Problem with french character display

Hi,

I am working on a English (US) KDE installation of opensuse 11.2 with a US keyboard and I have some troubles to configure my system in order to work on some French documents using Kate, Kwrite or Eclipse.
For instance, when I save the content of this link http://www.cecill.info/licences/Licence_CeCILL_V2-fr.txt on my hard-drive and open the file in Kate, Kwrite or Eclipse, all accentuated characters are displayed as black lozenge signs with a ? inside. What should I fix in my configuration to have those characters show correctly?

A related but maybe slightly different situation is the following: In Eclipse, when I use a French keyboard layout in Eclipse (using the shortcut Ctrl + Alt + K after setup in Configure Desktop > Regional & Language), I can type and display accentuated characters correctly. However, as soon as I spell check my document (I believe Eclipse use aspell for that), all the words containing the accentuated characters that I typed are shown as being wrong. Eclipse suggests some corrections that show up with black lozenge signs with a ? inside… frustrating :\

Any idea would be appreciated. Please, forgive me if some important setting information are missing, I am fairly new to the Linux world.

Sebastien

You say “when I save …”. That is the crucial moment. You do not tell how you save (from which program). In any case, when I click the link and open in Kwrite, I see the bad characters. I am also warned that it is opened with the assumption that it is UTF-8 (encoded Unicode), but that non-UTF-8 bytes where found. Thus it seems that your document is created in e.g. Latin-1, but nevertheless interpreted as UTF-8 encoded Unicode.

Also remember that Linux is UTF-8 Unicode by default and when you imported this file from a non Linux system (as I stated above, you do not tell where it originated, thus this is a guess), this could be a problem. Conversion on your Linux system is of course possible.

EDIT: I downloaded it and opened with vi. vi sees that it is Latin1 (vi tries to guess by interpreting all the bytes before it decides what to use).

Hi,

I used firefox 3.5.9 on my opensuse box and went to Licenses.

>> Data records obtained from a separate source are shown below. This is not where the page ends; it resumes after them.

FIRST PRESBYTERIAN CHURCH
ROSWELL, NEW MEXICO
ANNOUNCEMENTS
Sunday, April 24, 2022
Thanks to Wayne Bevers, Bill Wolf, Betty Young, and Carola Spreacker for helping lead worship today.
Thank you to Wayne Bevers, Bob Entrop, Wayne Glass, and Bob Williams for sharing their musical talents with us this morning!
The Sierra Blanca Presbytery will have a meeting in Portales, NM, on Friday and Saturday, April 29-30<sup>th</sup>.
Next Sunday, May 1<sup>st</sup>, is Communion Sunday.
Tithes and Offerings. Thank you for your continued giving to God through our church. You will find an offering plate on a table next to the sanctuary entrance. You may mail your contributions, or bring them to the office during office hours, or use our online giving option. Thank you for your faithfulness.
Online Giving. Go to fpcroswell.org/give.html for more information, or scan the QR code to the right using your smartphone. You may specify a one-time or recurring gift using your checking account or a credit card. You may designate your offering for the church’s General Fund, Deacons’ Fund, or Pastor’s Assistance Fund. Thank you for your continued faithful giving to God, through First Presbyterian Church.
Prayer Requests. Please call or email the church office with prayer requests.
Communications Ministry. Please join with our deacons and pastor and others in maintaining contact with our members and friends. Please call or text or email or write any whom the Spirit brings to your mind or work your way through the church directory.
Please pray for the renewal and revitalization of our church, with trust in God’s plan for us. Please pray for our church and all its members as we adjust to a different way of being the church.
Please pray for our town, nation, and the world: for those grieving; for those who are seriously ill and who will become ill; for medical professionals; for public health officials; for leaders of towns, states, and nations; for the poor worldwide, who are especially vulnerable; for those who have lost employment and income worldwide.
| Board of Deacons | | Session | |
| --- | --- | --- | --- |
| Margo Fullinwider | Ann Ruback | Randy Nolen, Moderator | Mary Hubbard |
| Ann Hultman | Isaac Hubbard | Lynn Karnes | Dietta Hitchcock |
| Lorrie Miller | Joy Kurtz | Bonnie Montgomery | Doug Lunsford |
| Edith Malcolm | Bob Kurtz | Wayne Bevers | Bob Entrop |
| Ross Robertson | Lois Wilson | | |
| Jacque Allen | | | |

I then right-clicked on the “as a plain text document” link in front of License in French version 2 and selected “saved the link as …”.

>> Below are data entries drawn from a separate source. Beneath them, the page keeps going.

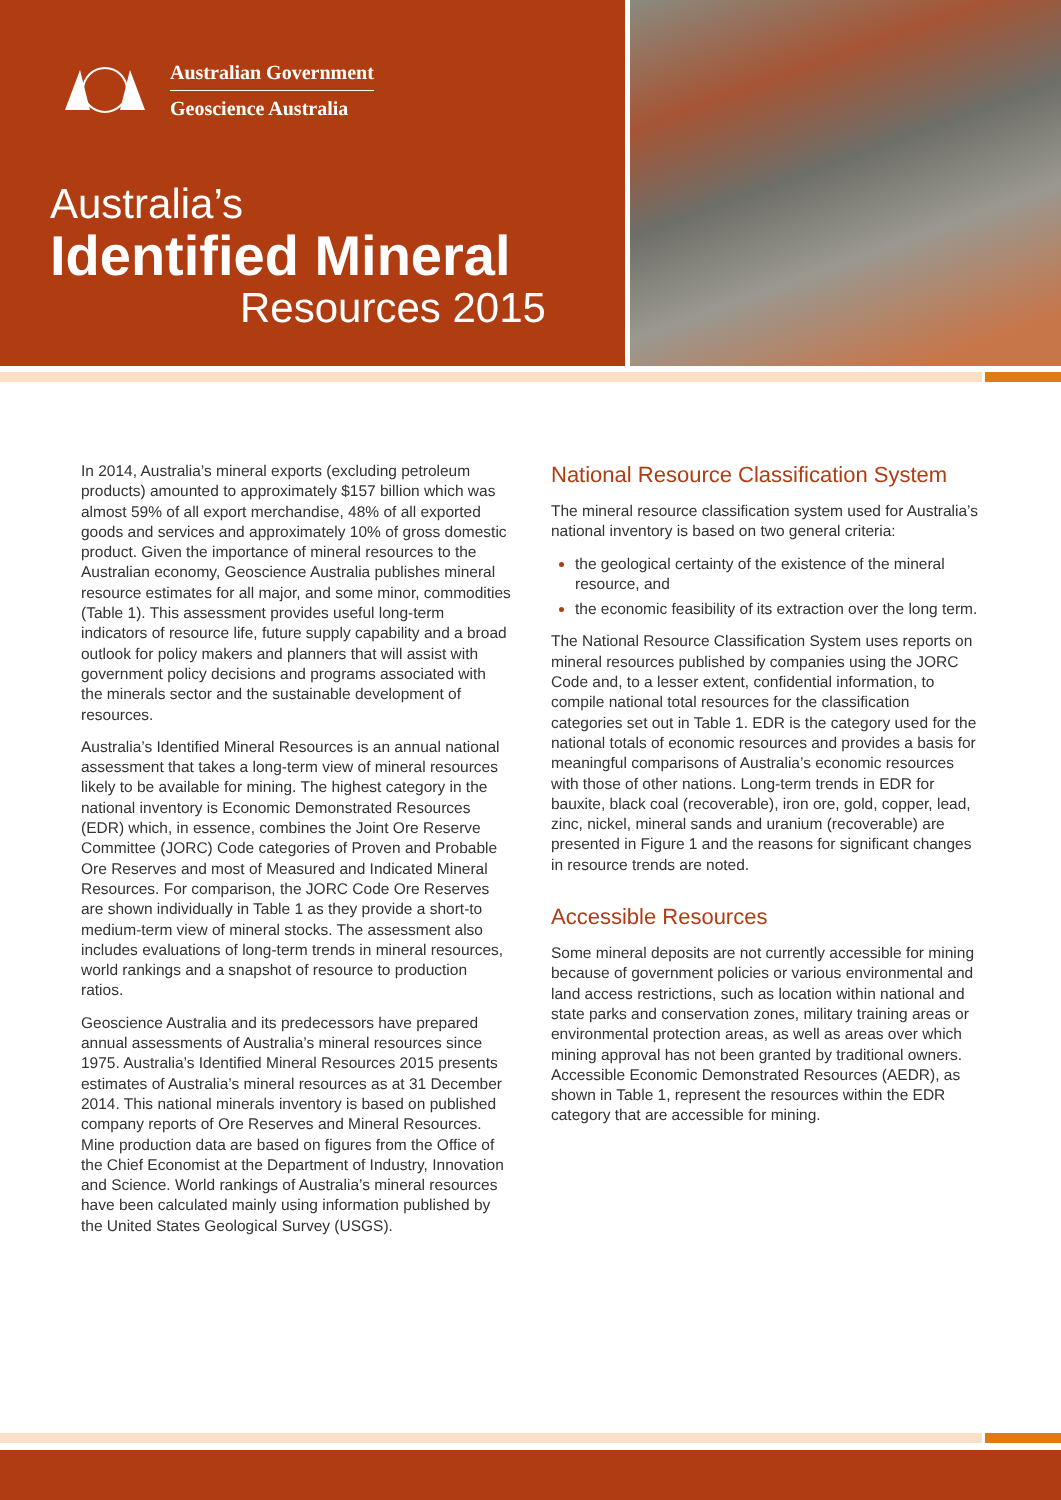Australian Government
Geoscience Australia
Australia’s
Identified Mineral
Resources 2015
In 2014, Australia’s mineral exports (excluding petroleum products) amounted to approximately $157 billion which was almost 59% of all export merchandise, 48% of all exported goods and services and approximately 10% of gross domestic product. Given the importance of mineral resources to the Australian economy, Geoscience Australia publishes mineral resource estimates for all major, and some minor, commodities (Table 1). This assessment provides useful long-term indicators of resource life, future supply capability and a broad outlook for policy makers and planners that will assist with government policy decisions and programs associated with the minerals sector and the sustainable development of resources.
Australia’s Identified Mineral Resources is an annual national assessment that takes a long-term view of mineral resources likely to be available for mining. The highest category in the national inventory is Economic Demonstrated Resources (EDR) which, in essence, combines the Joint Ore Reserve Committee (JORC) Code categories of Proven and Probable Ore Reserves and most of Measured and Indicated Mineral Resources. For comparison, the JORC Code Ore Reserves are shown individually in Table 1 as they provide a short-to medium-term view of mineral stocks. The assessment also includes evaluations of long-term trends in mineral resources, world rankings and a snapshot of resource to production ratios.
Geoscience Australia and its predecessors have prepared annual assessments of Australia’s mineral resources since 1975. Australia’s Identified Mineral Resources 2015 presents estimates of Australia’s mineral resources as at 31 December 2014. This national minerals inventory is based on published company reports of Ore Reserves and Mineral Resources. Mine production data are based on figures from the Office of the Chief Economist at the Department of Industry, Innovation and Science. World rankings of Australia’s mineral resources have been calculated mainly using information published by the United States Geological Survey (USGS).
National Resource Classification System
The mineral resource classification system used for Australia’s national inventory is based on two general criteria:
the geological certainty of the existence of the mineral resource, and
the economic feasibility of its extraction over the long term.
The National Resource Classification System uses reports on mineral resources published by companies using the JORC Code and, to a lesser extent, confidential information, to compile national total resources for the classification categories set out in Table 1. EDR is the category used for the national totals of economic resources and provides a basis for meaningful comparisons of Australia’s economic resources with those of other nations. Long-term trends in EDR for bauxite, black coal (recoverable), iron ore, gold, copper, lead, zinc, nickel, mineral sands and uranium (recoverable) are presented in Figure 1 and the reasons for significant changes in resource trends are noted.
Accessible Resources
Some mineral deposits are not currently accessible for mining because of government policies or various environmental and land access restrictions, such as location within national and state parks and conservation zones, military training areas or environmental protection areas, as well as areas over which mining approval has not been granted by traditional owners. Accessible Economic Demonstrated Resources (AEDR), as shown in Table 1, represent the resources within the EDR category that are accessible for mining.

Does that mean that I should change the default encoding system somehow?

It means imho that the site you load from uses ISO 8859-1 (Latin-1) as character set (it does so also in the HTML page you refer to). And the plain text file is downloaded as it is.

That HTML page isn’t a problem because the web-site declares it (in te HTTP protocol annd insitd the page itself) that it is ISO 8859-1 and thus your web-browser knows what to do.

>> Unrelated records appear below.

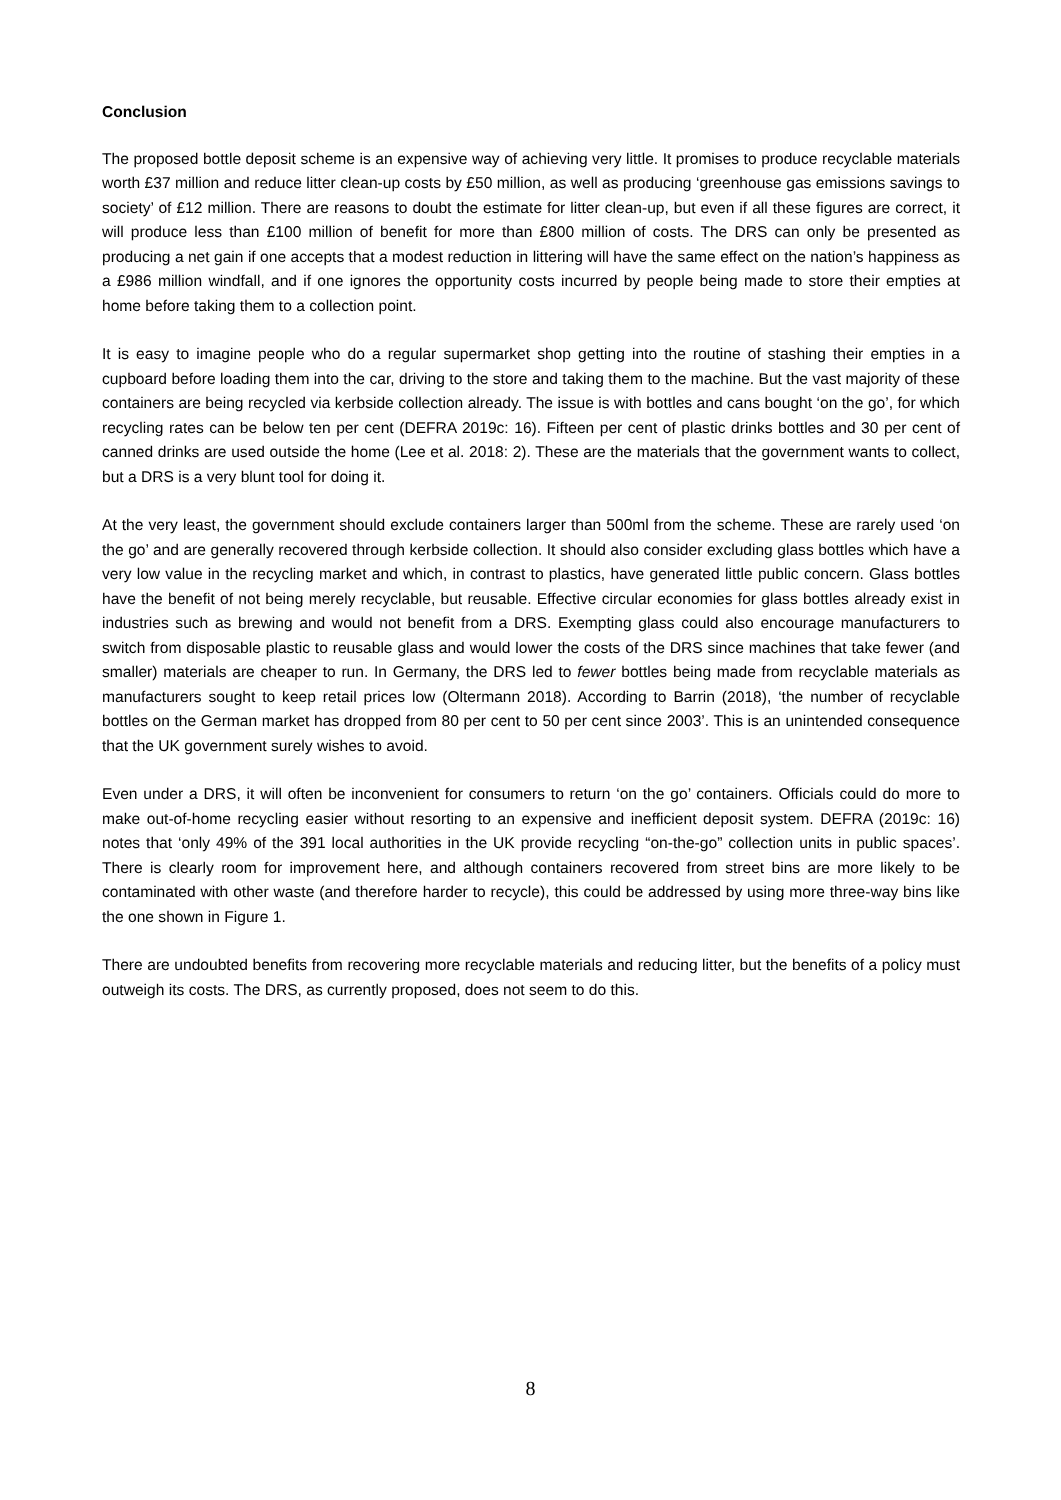Conclusion
The proposed bottle deposit scheme is an expensive way of achieving very little. It promises to produce recyclable materials worth £37 million and reduce litter clean-up costs by £50 million, as well as producing ‘greenhouse gas emissions savings to society’ of £12 million. There are reasons to doubt the estimate for litter clean-up, but even if all these figures are correct, it will produce less than £100 million of benefit for more than £800 million of costs. The DRS can only be presented as producing a net gain if one accepts that a modest reduction in littering will have the same effect on the nation’s happiness as a £986 million windfall, and if one ignores the opportunity costs incurred by people being made to store their empties at home before taking them to a collection point.
It is easy to imagine people who do a regular supermarket shop getting into the routine of stashing their empties in a cupboard before loading them into the car, driving to the store and taking them to the machine. But the vast majority of these containers are being recycled via kerbside collection already. The issue is with bottles and cans bought ‘on the go’, for which recycling rates can be below ten per cent (DEFRA 2019c: 16). Fifteen per cent of plastic drinks bottles and 30 per cent of canned drinks are used outside the home (Lee et al. 2018: 2). These are the materials that the government wants to collect, but a DRS is a very blunt tool for doing it.
At the very least, the government should exclude containers larger than 500ml from the scheme. These are rarely used ‘on the go’ and are generally recovered through kerbside collection. It should also consider excluding glass bottles which have a very low value in the recycling market and which, in contrast to plastics, have generated little public concern. Glass bottles have the benefit of not being merely recyclable, but reusable. Effective circular economies for glass bottles already exist in industries such as brewing and would not benefit from a DRS. Exempting glass could also encourage manufacturers to switch from disposable plastic to reusable glass and would lower the costs of the DRS since machines that take fewer (and smaller) materials are cheaper to run. In Germany, the DRS led to fewer bottles being made from recyclable materials as manufacturers sought to keep retail prices low (Oltermann 2018). According to Barrin (2018), ‘the number of recyclable bottles on the German market has dropped from 80 per cent to 50 per cent since 2003’. This is an unintended consequence that the UK government surely wishes to avoid.
Even under a DRS, it will often be inconvenient for consumers to return ‘on the go’ containers. Officials could do more to make out-of-home recycling easier without resorting to an expensive and inefficient deposit system. DEFRA (2019c: 16) notes that ‘only 49% of the 391 local authorities in the UK provide recycling “on-the-go” collection units in public spaces’. There is clearly room for improvement here, and although containers recovered from street bins are more likely to be contaminated with other waste (and therefore harder to recycle), this could be addressed by using more three-way bins like the one shown in Figure 1.
There are undoubted benefits from recovering more recyclable materials and reducing litter, but the benefits of a policy must outweigh its costs. The DRS, as currently proposed, does not seem to do this.
8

The text file as stored on your system is just bytes. It has no external property on the system (though we now) what it is. It also has no defined way of telling inside the file. Now the software could do an intelligent guess and that is what vi does. It seems that Kwrite doesn’t, but just assumes it to be the Linux (and nowadays worldwide accepted) default UTF-8 encoded Unicode.

When this is just one (or maybe a few) of these files I can tell you how to change them to UTF-8 Unicode. This is however not an automated process to be done to hundreds of files (maybe there is such a method, but we have o search for it.

Open a terminal (e.g. konsole).
Make the directory where the file is your working directory:

cd <the-directory>

and open the file with vi:

vi Licence_CeCILL_V2-fr.txt

then type:

:set

and hit return. You will now see at the bottom:

:set
--- Options ---
  helplang=nl         ruler               showmatch           ttymouse=xterm2
nomodeline            scroll=14           ttyfast
  backspace=indent,eol,start
  fileencoding=latin1
  fileencodings=ucs-bom,utf-8,default,latin1
Press ENTER or type command to continue

And you see that the preesent encoding is latin1. Now type:

:set fileencoding=utf-8

which will convert all special latin1 bytes into multy-byte utf-8 codes.
Then type:

:wq

to write the file back and to quit vi.

It should be in UTF-8 now.

pomchip wrote:
> Any idea would be appreciated.

i admit it a kludge, but what i did works here:

  1. go to http://www.cecill.info/licences/Licence_CeCILL_V2-fr.txt (i
    used firefox, but i suppose most would work)

  2. with mouse drag to copy text to clipboard

  3. open KWrite (i guess other text editors or maybe even OpenOffice
    Writer would work)

  4. paste text into the open, blank document

  5. name and save doc…done.

no, i don’t know why it didn’t work the more obvious way (which you
tried)–but i suspect if you put a network sniffer on the line and
closely inspect the stream from www.cecill.info i guess you will see
it specifies a ‘code-page’ or unicode whatzit that tells the browser
how to render with correct French do-dads [sorry for all the technical
lingo:]…

> Please, forgive me if some important setting information are
> missing, I am fairly new to the Linux world.

-=welcome=- fairly new to the Linux world…and, do NOT give up as you
proceed…there are thousands of examples of little ways that make it
hard for all of the computers and languages on earth to work together…

hang around and ask more when you find other frustrations in path to
happiness with Linux…do NOT take this as a brush off: you might
find a real (non-kludge) solution is known and available to you in our
French lingo sister site, here:
http://forums.opensuse.org/language-specific-forums/francais-french/


DenverD (Linux Counter 282315)
CAVEAT: http://is.gd/bpoMD
posted via NNTP w/TBird 2.0.0.23 | KDE 3.5.7 | openSUSE 10.3
2.6.22.19-0.4-default SMP i686
AMD Athlon 1 GB RAM | GeForce FX 5500 | ASRock K8Upgrade-760GX |
CMedia 9761 AC’97 Audio

On 2010-06-11, pomchip <pomchip@no-mx.forums.opensuse.org> wrote:
> I used firefox 3.5.9 on my opensuse box and went to ‘Licenses’
> (http://www.cecill.info/licences.en.html). I then right-clicked on the
> “as a plain text document” link in front of License in French version 2
> and selected “saved the link as …”.

No such thing like a “Plain text document” if you need anything more than
ascii. Any use of accents in a text file will assume some coding. And since
the coding is not specified in the document, most of the time you’re left to
guess which one was used. You might even stumble on a file that contain a
mixture…

> Does that mean that I should change the default encoding system
> somehow?

No, what you’re doing is OK. Save the file to your hd, and try to open it
with your text editor. Just don’t just click on the file. Start Kwrite and
use File/Open. In that menu, you can select an encoding manually.

If you need to keep that text for reading, print it to a PDF. If you need to
edit it, use copy-paste (from the web page or from kwrite) to put it in a
word processing document (ie. OpenOffice Write). At least, those specify
what is in them.


Any time things appear to be going better, you have overlooked
something.

You normally have to configure documents as French in each application in order to get the correct Aspell dictionary to work.

But I have also had a recent problem with the Aspell French dictionary suddenly not working with documents where it worked satisfactorily in the past.